In recent months, the two have been working together to simplify the task of sharing to one or more social networks. Today, they introduced the first fruit of that collaboration, a TimesPeople “feed” for the Plaxo network, which allows one-click sharing from NYTimes.com over to the Plaxo network. The feature was implemented via the TimesPeople APIs, without the NYTimes.com having to integrate a single line of Plaxo-specific code or even to add a Plaxo logo or link anywhere on the site. (As a result, any other social network or content aggregator could easily replicate the feature.)
TimesPeople members who have hooked up the feed can share a news story with a single click on the “recommend” button next to the article. That’s it. In the background, without any further effort, Plaxo picks up and delivers a content bundle that includes the story’s headline, a snippet of copy, a thumbnail image, and link to the full story.
Other social networks can take advantage of the same API, as well, paving the way for a model in which one click by a reader can promote a story to all of the aggregation services that user shares on.
This stands in stark contrast to the status quo on most media sites.
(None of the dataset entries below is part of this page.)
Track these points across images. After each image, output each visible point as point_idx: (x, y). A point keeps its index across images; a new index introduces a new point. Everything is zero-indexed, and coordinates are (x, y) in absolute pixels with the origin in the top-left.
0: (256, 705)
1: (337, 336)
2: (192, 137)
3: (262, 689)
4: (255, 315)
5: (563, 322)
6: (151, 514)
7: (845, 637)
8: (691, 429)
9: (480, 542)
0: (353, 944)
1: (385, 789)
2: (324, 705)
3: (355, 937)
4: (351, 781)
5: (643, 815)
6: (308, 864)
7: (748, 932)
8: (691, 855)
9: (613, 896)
All too often, sharing a piece of content means choosing from a bewildering array of branded links, or a popup UI splattered with dozens of colorful, little Web 2.0 logo icons. Or more recently, it might mean a deeper one-off integration with a single partner. Either way, the media site ends up having to decorate itself with one or more logos – and faces the hard choice of how many and which ones to present to their audience as choices.
And this “Nascar effect” makes it highly unlikely that a user will make the effort to share content out to more than one of the social networks they use.
Hats off to Derek Gottfrid of TimesPeople and Joseph Smarr of Plaxo, for this great example of Social Web interoperability!
[Reminder/disclosure: Plaxo is my employer (but I try my best to write about it here objectively and only when it is relevant to opening up the Social Web).]
Update: There’s also now a post on NYT’s “Open” blog, Plaxo: The Pulse of TimesPeople. Nice!